__YOUR INSTRUCTIONS__. Pictures are to be left out. Copy exactly, and only, the lines from the start of the entries below to the line with "发表于 2021-8-11 11:48", both included.

+---+

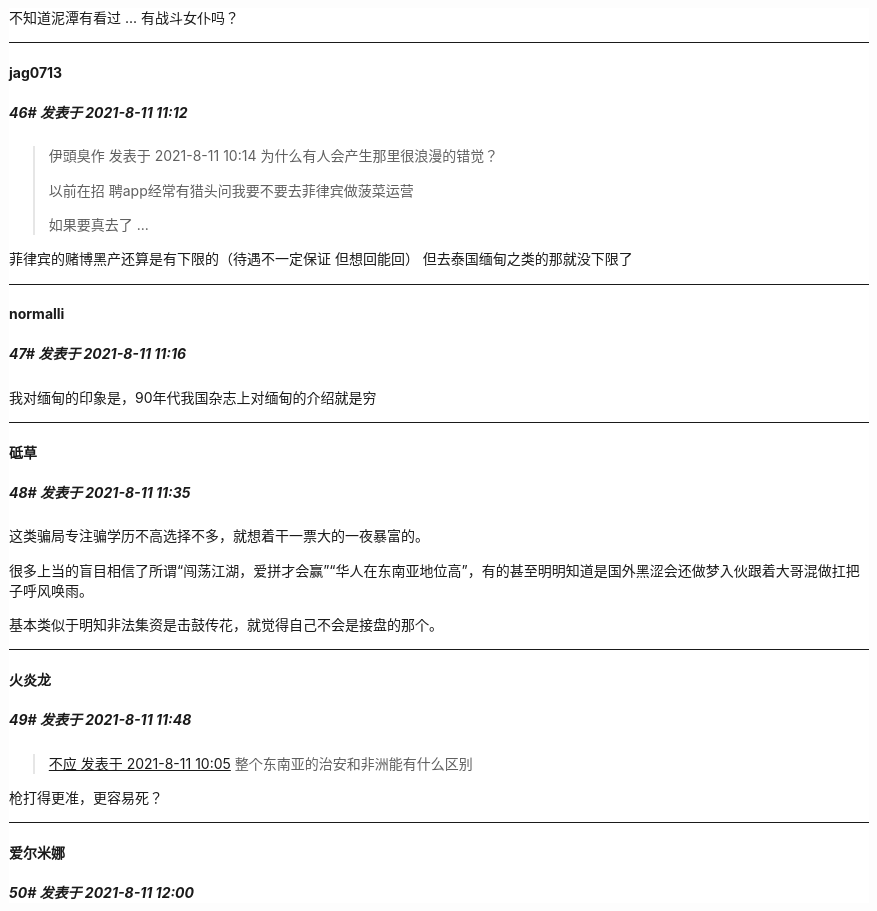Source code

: 不知道泥潭有看过 ...</blockquote>
有战斗女仆吗？


*****

####  jag0713  
##### 46#       发表于 2021-8-11 11:12


<blockquote>伊頭臭作 发表于 2021-8-11 10:14
为什么有人会产生那里很浪漫的错觉？

以前在招 聘app经常有猎头问我要不要去菲律宾做菠菜运营

如果要真去了 ...</blockquote>
菲律宾的赌博黑产还算是有下限的（待遇不一定保证 但想回能回） 但去泰国缅甸之类的那就没下限了


*****

####  normalli  
##### 47#       发表于 2021-8-11 11:16


我对缅甸的印象是，90年代我国杂志上对缅甸的介绍就是穷


*****

####  砥草  
##### 48#       发表于 2021-8-11 11:35


这类骗局专注骗学历不高选择不多，就想着干一票大的一夜暴富的。


很多上当的盲目相信了所谓“闯荡江湖，爱拼才会赢”“华人在东南亚地位高”，有的甚至明明知道是国外黑涩会还做梦入伙跟着大哥混做扛把子呼风唤雨。

基本类似于明知非法集资是击鼓传花，就觉得自己不会是接盘的那个。


*****

####  火炎龙  
##### 49#       发表于 2021-8-11 11:48


<blockquote><a href="httphttps://bbs.saraba1st.com/2b/forum.php?mod=redirect&amp;goto=findpost&amp;pid=52325214&amp;ptid=2020161" target="_blank">不应 发表于 2021-8-11 10:05</a>
整个东南亚的治安和非洲能有什么区别</blockquote>
枪打得更准，更容易死？


*****

####  爱尔米娜  
##### 50#       发表于 2021-8-11 12:00

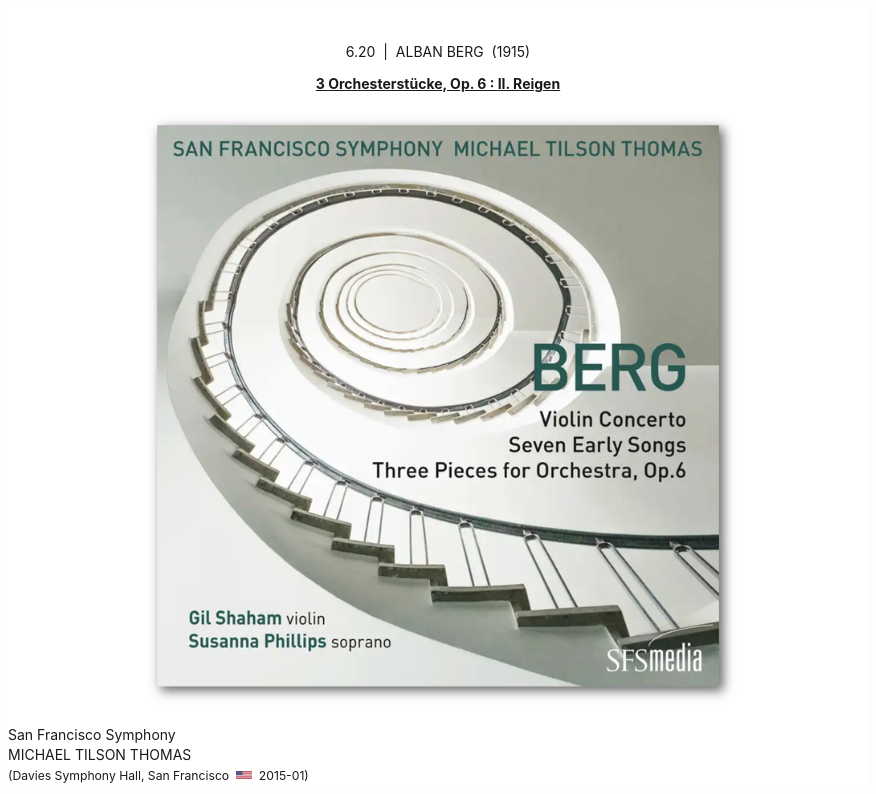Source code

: <br>



<p style="text-align:center">
	6.20 &nbsp;|&nbsp; ALBAN BERG &nbsp;(1915)
</p>
<p style="margin-bottom:-0.6em"> </p>
<h4 style="text-align:center"> 
<a href="https://www.youtube.com/watch?v=wVQAnpbT8ls&list=OLAK5uy_mGn8qua8B1Z7tLbRNpt2jkwwnK1Dg_rOI&index=11">
	3 Orchesterstücke, Op. 6 : 
	<nobr>II. Reigen</nobr>
</a>
</h4>

<p style="text-align:center; color:grey">
<img src="/assets/img/albums/tilson-thomas-berg-op6.png" width="800"> <br>

San Francisco Symphony <br>
MICHAEL TILSON THOMAS 
<br>
<span style="font-size:0.87em">(Davies Symphony Hall, <nobr>San Francisco &nbsp;<img src="/assets/img/flags/us.png" height="10.5" width="16"/>&nbsp; 2015-01)</nobr> </span> </p>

+---+

__YOUR SOLUTION__.
Source code

: 不知道泥潭有看过 ...</blockquote>
有战斗女仆吗？


*****

####  jag0713  
##### 46#       发表于 2021-8-11 11:12


<blockquote>伊頭臭作 发表于 2021-8-11 10:14
为什么有人会产生那里很浪漫的错觉？

以前在招 聘app经常有猎头问我要不要去菲律宾做菠菜运营

如果要真去了 ...</blockquote>
菲律宾的赌博黑产还算是有下限的（待遇不一定保证 但想回能回） 但去泰国缅甸之类的那就没下限了


*****

####  normalli  
##### 47#       发表于 2021-8-11 11:16


我对缅甸的印象是，90年代我国杂志上对缅甸的介绍就是穷


*****

####  砥草  
##### 48#       发表于 2021-8-11 11:35


这类骗局专注骗学历不高选择不多，就想着干一票大的一夜暴富的。


很多上当的盲目相信了所谓“闯荡江湖，爱拼才会赢”“华人在东南亚地位高”，有的甚至明明知道是国外黑涩会还做梦入伙跟着大哥混做扛把子呼风唤雨。

基本类似于明知非法集资是击鼓传花，就觉得自己不会是接盘的那个。


*****

####  火炎龙  
##### 49#       发表于 2021-8-11 11:48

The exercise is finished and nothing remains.